Vers une conversion possible du deux-roues au PL

Le projet d’arrêté concerne les véhicules des catégories M, N et L utilisant une motorisation thermique à allumage commandé ou à compression ; à savoir tous les véhicules de transport de personnes et de marchandises du VP au PL et aux bus, ainsi que les deux et trois-roues et les quadricycles à moteur. Pour être éligibles au rétrofit électrique, ces derniers devront être immatriculés en France dans une série définitive, avec une date de première immatriculation antérieure de moins de cinq ans pour les catégories M et N et de moins de trois ans pour la catégorie L. Seule exception à la règle : les cas où le constructeur a fourni un accord technique. À noter que les véhicules de collection sont exclus.

Pour chaque type de véhicule, le fabricant de dispositifs de conversion pourrait obtenir un « agrément de prototype » délivré par le Centre national de réceptions des véhicules sous certaines conditions. Le projet d’arrêté précise ainsi que le dispositif de conversion devra comprendre plusieurs éléments dont un groupe motopropulseur monté en amont des éléments de transmission, un bloc de batteries équipé d’un système de gestion électrique et thermique, d’un système de protection et d’une interface de recharge.
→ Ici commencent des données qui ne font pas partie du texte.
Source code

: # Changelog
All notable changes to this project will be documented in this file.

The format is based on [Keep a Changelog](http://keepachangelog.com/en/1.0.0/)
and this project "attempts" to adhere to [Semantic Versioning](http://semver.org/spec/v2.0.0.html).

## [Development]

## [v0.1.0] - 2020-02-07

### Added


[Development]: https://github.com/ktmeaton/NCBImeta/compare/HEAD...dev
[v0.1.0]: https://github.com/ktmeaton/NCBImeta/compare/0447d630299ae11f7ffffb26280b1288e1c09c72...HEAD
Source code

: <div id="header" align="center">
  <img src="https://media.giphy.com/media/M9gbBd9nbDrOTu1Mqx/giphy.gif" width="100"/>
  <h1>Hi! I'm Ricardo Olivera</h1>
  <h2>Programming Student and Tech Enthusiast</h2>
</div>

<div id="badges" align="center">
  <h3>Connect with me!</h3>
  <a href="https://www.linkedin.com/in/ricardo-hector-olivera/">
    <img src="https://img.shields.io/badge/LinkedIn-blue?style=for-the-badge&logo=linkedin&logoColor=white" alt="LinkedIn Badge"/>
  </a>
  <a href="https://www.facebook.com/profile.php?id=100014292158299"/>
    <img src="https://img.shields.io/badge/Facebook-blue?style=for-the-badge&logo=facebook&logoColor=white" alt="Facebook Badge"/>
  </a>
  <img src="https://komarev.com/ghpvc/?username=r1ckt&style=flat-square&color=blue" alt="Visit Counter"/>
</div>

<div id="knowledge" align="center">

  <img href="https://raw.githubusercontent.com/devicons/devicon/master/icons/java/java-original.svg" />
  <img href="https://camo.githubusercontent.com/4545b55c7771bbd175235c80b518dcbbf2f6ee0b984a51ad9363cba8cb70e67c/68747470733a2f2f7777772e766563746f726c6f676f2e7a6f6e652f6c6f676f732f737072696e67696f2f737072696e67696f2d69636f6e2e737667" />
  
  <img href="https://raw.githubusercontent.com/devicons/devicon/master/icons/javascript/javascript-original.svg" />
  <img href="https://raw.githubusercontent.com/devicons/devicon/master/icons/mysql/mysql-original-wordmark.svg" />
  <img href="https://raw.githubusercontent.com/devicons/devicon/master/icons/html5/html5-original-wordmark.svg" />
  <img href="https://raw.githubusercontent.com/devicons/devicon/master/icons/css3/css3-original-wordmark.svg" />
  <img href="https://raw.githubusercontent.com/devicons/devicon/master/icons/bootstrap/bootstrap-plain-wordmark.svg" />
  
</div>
Une publication envisagée au premier semestre 2020

La transformation ne pourrait être effectuée que sur le territoire français par un installateur habilité par le fabricant du dispositif de conversion. Ce dernier devrait assumer la responsabilité « d’une détérioration éventuelle de tous les éléments du véhicule transformé et de toute pièce susceptible d’être en contact avec, ou dégradée par tout ou partie du dispositif de conversion électrique. »

Si le projet d’arrêté est approuvé par la Commission européenne, il pourrait entrer en vigueur dès sa publication, d’ores et déjà annoncée par l’association AIRe au premier trimestre 2020. « Les acteurs de l’industrie du rétrofit proposeront dans un premier temps une transformation simple réalisable en quelques jours, pour des autonomies à partir de 100 km en fonction du modèle, puis étofferont leurs gammes et prestations », annonce l’association.

« La demande est déjà très grande, affirme Arnaud Pigounides, co-président de l’association AIRe qui se félicite de ce projet d’arrêté. C’est pour nous la reconnaissance d’une solution alternative vertueuse répondant aux nouveaux enjeux de mobilité. Nous pourrons développer une filière positive, répondant à l’enjeu d’une économie circulaire et surtout porteuse d’emplois. » L’association estime que 65 000 véhicules pourraient être transformés entre 2020 et 2025, soit un chiffre d’affaires de plus de 1 milliard d’euros et 5 000 emplois directs ou indirects.